Project 3: Scene recognition with bag of words
Lu Zeng (lz7) - Fall 2011
Categorization is a problem germane to many domains. For writers of email applications, the problem was determining whether a given email message is spam, ordinary, or "important". For students in introductory Jazz courses, the problem might be determining if a 30 second clip is the work of Jelly Roll Morton or Dizzy Gillespie. In this project, the problem is determining which of 15 scene categories a given image belongs to.


The process is the same for each of the problems above. An email, clip, or scene is reduced to a set of features -- for the jazz clip, this might amount to a student identifying the tempo and instrumentation. For emails, features are single words or n-grams ("buy now" "Nigeria").

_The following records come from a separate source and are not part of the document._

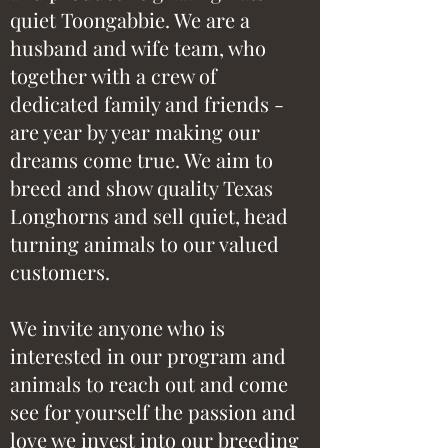
quiet Toongabbie. We are a
husband and wife team, who
together with a crew of
dedicated family and friends -
are year by year making our
dreams come true. We aim to
breed and show quality Texas
Longhorns and sell quiet, head
turning animals to our valued
customers.
We invite anyone who is
interested in our program and
animals to reach out and come
see for yourself the passion and
love we invest into our breeding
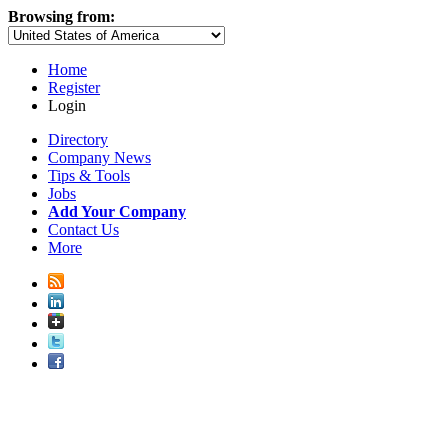
Browsing from:
Home
Register
Login
Directory
Company News
Tips & Tools
Jobs
Add Your Company
Contact Us
More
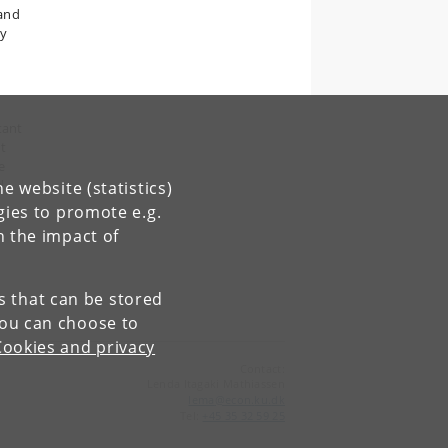
 and
ly
tant
ut
e
d
e website (statistics)
gies to promote e.g.
n
n the impact of
es that can be stored
You can choose to
Cookies and privacy
Contact:
Lenda Itagaki Mathiassen
lema
@
econ
.
ku
.
dk
Tel:
+45 35 32 59 25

The music appreciation student is probably taught what to listen for. For images, we don't know what the features are, a priori. Instead, we can extract a great number of features, group them into similar ones using k-means, and use those as our 'vocabulary.' Features are extracted by the SIFT algorithm. In my implementation, I extracted a dense set using vl_dsift, taking a size 4 measurement every 8 pixels, and grouped these features into 200 words for the vocabulary. To speed up calculations, I randomly sample only half the features frome each image.

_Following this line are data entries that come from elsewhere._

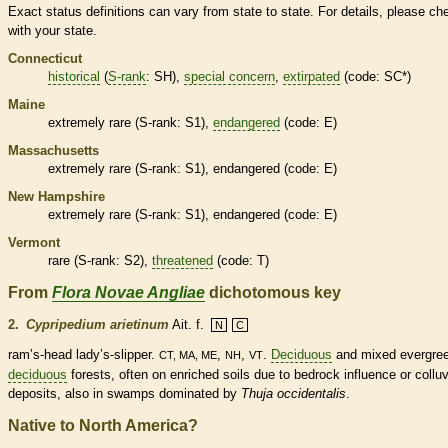
Exact status definitions can vary from state to state. For details, please ch
with your state.
Connecticut
historical
(
S-rank
: SH),
special concern
,
extirpated
(code: SC*)
Maine
extremely
rare
(
S-rank
: S1),
endangered
(code: E)
Massachusetts
extremely
rare
(
S-rank
: S1),
endangered
(code: E)
New Hampshire
extremely
rare
(
S-rank
: S1),
endangered
(code: E)
Vermont
rare
(
S-rank
: S2),
threatened
(code: T)
From
Flora Novae Angliae
dichotomous key
2.
Cypripedium arietinum
Ait. f.
N
C
ram’s-head lady’s-slipper.
,
,
.
Deciduous
and mixed evergre
CT, MA, ME
NH
VT
deciduous
forests, often on enriched soils due to bedrock influence or colluv
deposits, also in swamps dominated by
Thuja occidentalis
.
Native to North America?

Vocabulary in hand, we represent each training image as a histogram -- for each feature extracted, we decide which word in our vocabulary it is closest to, and add a vote to that bin. These histograms for our labeled training images are used to train an SVM one-vs-all classifier.

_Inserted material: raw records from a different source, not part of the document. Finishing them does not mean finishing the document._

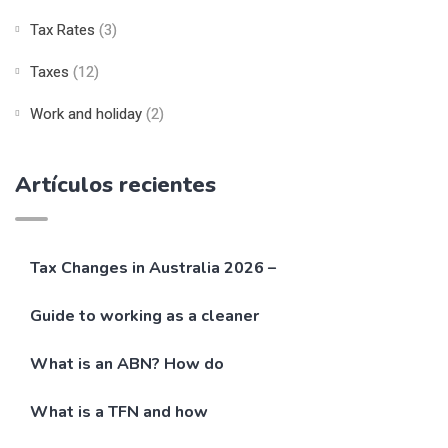
Tax Rates
(3)
Taxes
(12)
Work and holiday
(2)
Artículos recientes
Tax Changes in Australia 2026 –
Guide to working as a cleaner
What is an ABN? How do
What is a TFN and how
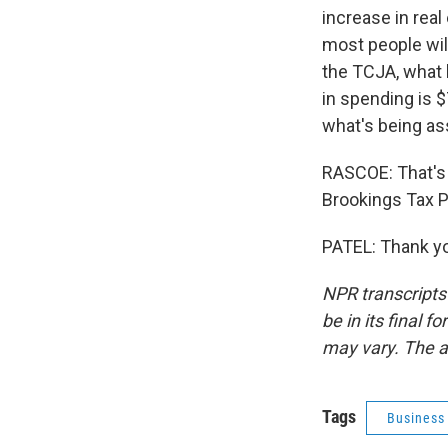
increase in real
most people will
the TCJA, what k
in spending is $7
what's being a
RASCOE: That's E
Brookings Tax P
PATEL: Thank yo
NPR transcripts
be in its final 
may vary. The a
Tags
Business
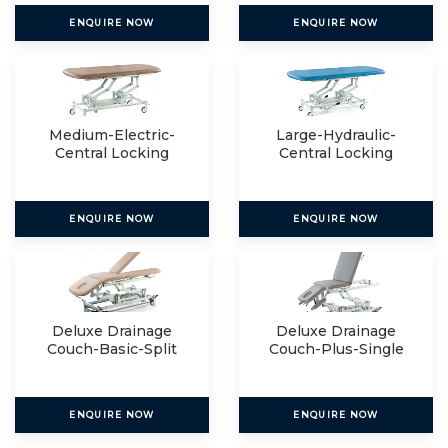
ENQUIRE NOW
ENQUIRE NOW
Medium-Electric-
Large-Hydraulic-
Central Locking
Central Locking
ENQUIRE NOW
ENQUIRE NOW
Deluxe Drainage
Deluxe Drainage
Couch-Basic-Split
Couch-Plus-Single
ENQUIRE NOW
ENQUIRE NOW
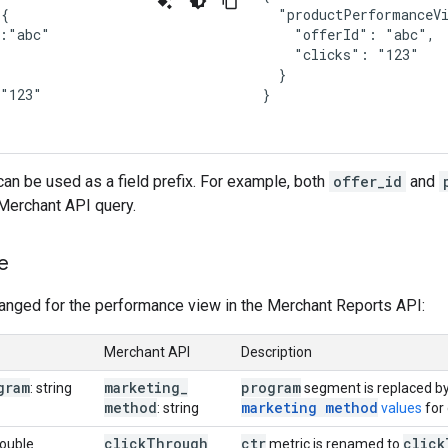
{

With the baseline implementation, we have an accuracy of 60.87%. Notable is that the forest and suburb images were very easy to classify, and that living room, kitchen, and bedroom images were often confused. This is not a surprise, as many bedrooms functionally serve as kitchens, kitchens as living rooms, living rooms as bedrooms, etc. InsideCity also seems to be confused with street; semantically, street is inside cities, and looking at some images, both groups feature tall buildings / windows.